To clarify, CouchDB's replication features are peer-based and ad-hoc, there is no "master" replica. And you can take part or all of the data offline, or spread it geographically.

I think by single master, you mean CouchDB doesn't have support for partitioning a single logical database across machines, which is true (though there are projects for large scale partitioning with CouchDB, but it's not in the core yet).

ddiljoy · on Sept 9, 2009

Does a Cassandra cluster stay write-available in the event of a network partition?

If so, how does it reconcile writes when the partition heals? Last I looked, Cassandra doesn't use vector/logical clocks - doesn't that potentially cause data loss when the partition heals if you're using a simple last-write-wins based on physical timestamps for a reconciliation policy? Does Cassandra use merkle trees for anti-entropy?

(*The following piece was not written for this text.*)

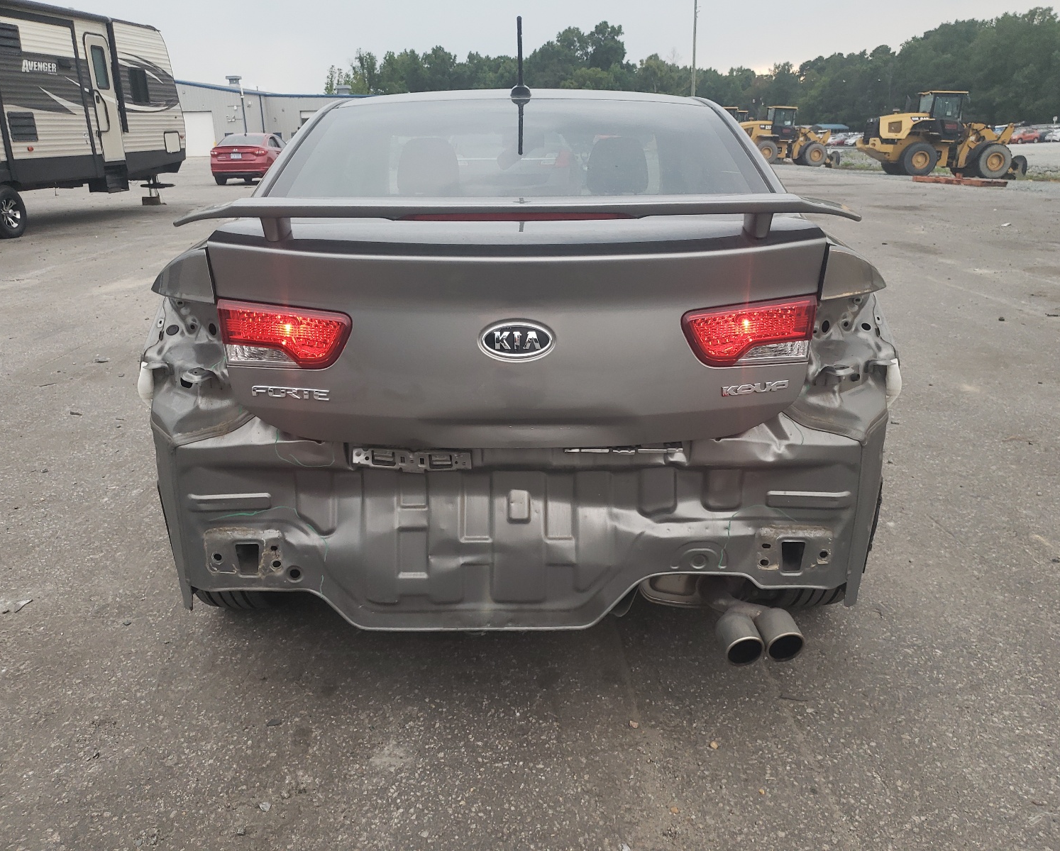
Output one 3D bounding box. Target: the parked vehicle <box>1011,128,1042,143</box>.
[{"bbox_3d":[54.167,-31.826,94.000,4.300,1.550,1.780,-9,20,-23],"label":"parked vehicle"}]

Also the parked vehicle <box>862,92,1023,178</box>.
[{"bbox_3d":[16.819,-12.003,35.000,6.700,3.350,2.500,-1,18,-3],"label":"parked vehicle"}]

From what I can tell, although Cassandra claims to be write-fault-tolerant, the dependence on physical timestamps and the lack of the self-healing properties that merkle trees provide make me nervous about data loss and inconsistency when deploying it at scale.

jbellis · on Sept 9, 2009

> Does a Cassandra cluster stay write-available in the event of a network partition?

The client can specify whether it wants consistency (refuse writes if not enough write targets are there) or availability.

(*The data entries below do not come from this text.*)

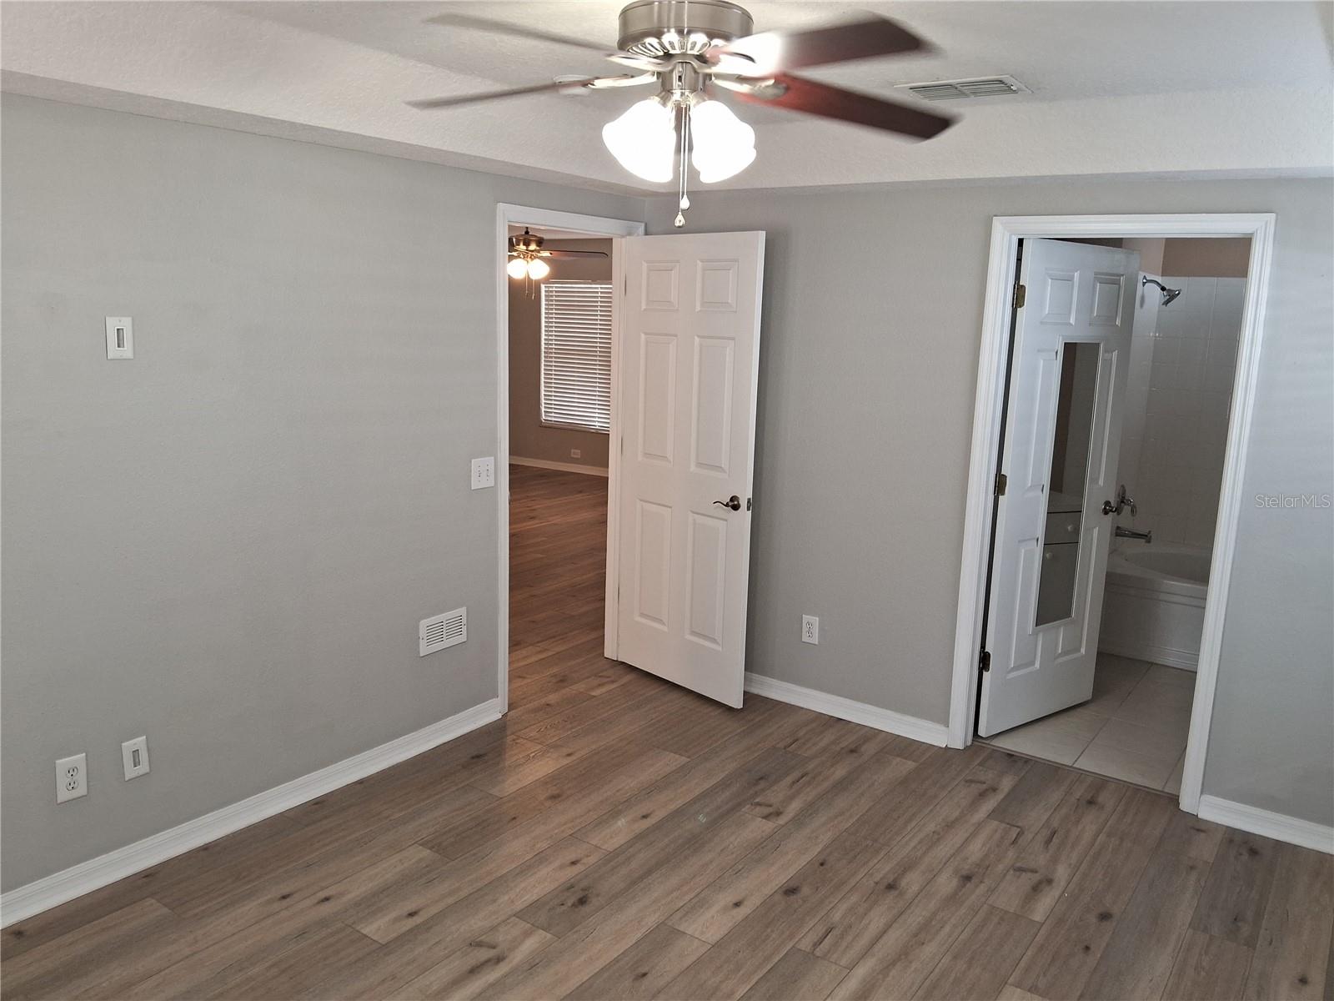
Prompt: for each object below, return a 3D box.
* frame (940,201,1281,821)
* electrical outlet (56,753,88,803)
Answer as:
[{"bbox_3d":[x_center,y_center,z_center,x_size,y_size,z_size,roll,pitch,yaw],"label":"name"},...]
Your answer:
[{"bbox_3d":[1.591,0.034,3.710,0.920,2.100,0.130,9,13,35],"label":"frame"},{"bbox_3d":[-1.695,0.794,2.858,0.008,0.124,0.078,9,13,35],"label":"electrical outlet"}]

If it chooses availability, then Cassandra sends extra copies to nodes it _can_ reach, with a tag that specifies who the "real" destination is. When that node is reachable again it will be forwarded. ("Hinted handoff.")

> how does it reconcile writes when the partition heals?

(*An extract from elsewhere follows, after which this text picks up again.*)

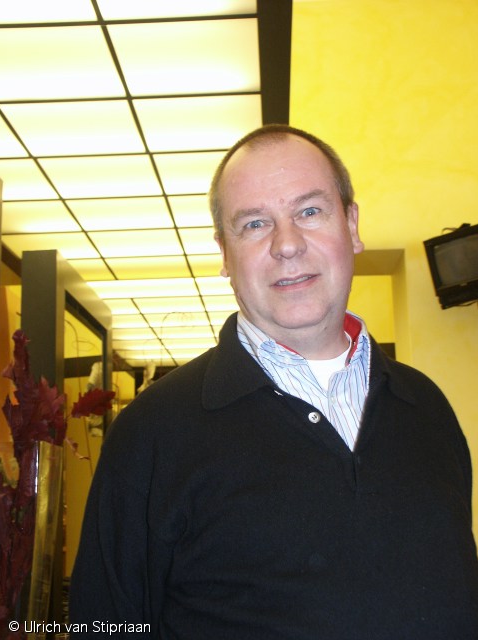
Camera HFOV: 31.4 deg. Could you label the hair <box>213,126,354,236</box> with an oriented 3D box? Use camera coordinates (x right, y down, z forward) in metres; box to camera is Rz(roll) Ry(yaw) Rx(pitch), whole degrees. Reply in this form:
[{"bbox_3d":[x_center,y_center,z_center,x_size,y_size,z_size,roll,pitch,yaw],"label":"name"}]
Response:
[{"bbox_3d":[0.050,-0.151,1.030,0.172,0.165,0.175,-12,2,9],"label":"hair"}]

As you said, last-write-wins. The experience with Dynamo showed that most apps don't want to deal with explicit conflict resolution, and don't need it. (But, I suspect we will end up adding it as an option for those apps that do. In the meantime, if Cassandra isn't a good fit, we're not trying to hard-sell anyone. :)

> Does Cassandra use merkle trees for anti-entropy?

Not yet, but my co-worker Stu Hood is working on this. Should be part of the 0.5 release.

> the dependence on physical timestamps and the lack of the self-healing properties

Whether the first is an issue is app-specific. As to the latter, I'm excited to get the merkle tree code in, too.

In the meantime, Cassandra _does_ do read repair and hinted handoff, so in practice it's what I would call "barely adequate." :)

_csoo · on Sept 9, 2009

Facebook has 40TB on a 150-machine Cassandra cluster

So why did people stop using mainframes again?

btilly · on Sept 10, 2009

People haven't stopped using mainframes. In fact sales of mainframes have been growing at a very healthy clip.

That said, commodity hardware is a lot cheaper than niche hardware due to increased competition and economies of scale. So any problem that can reasonably be tackled on commodity hardware is generally cheaper to do so.

However not all problems are a good fit for commodity hardware. Mainframes win if you need reliability guarantees, and win again for sustained high volume IO. Commodity hardware doesn't keep up. Similarly there are computational problems that require a lot of IO and communication between the processing nodes. Supercomputers beat clusters of commodity hardware for those problems.

But if you've got a computational problem and it doesn't fall into one of those narrow categories, commodity hardware will be cheaper.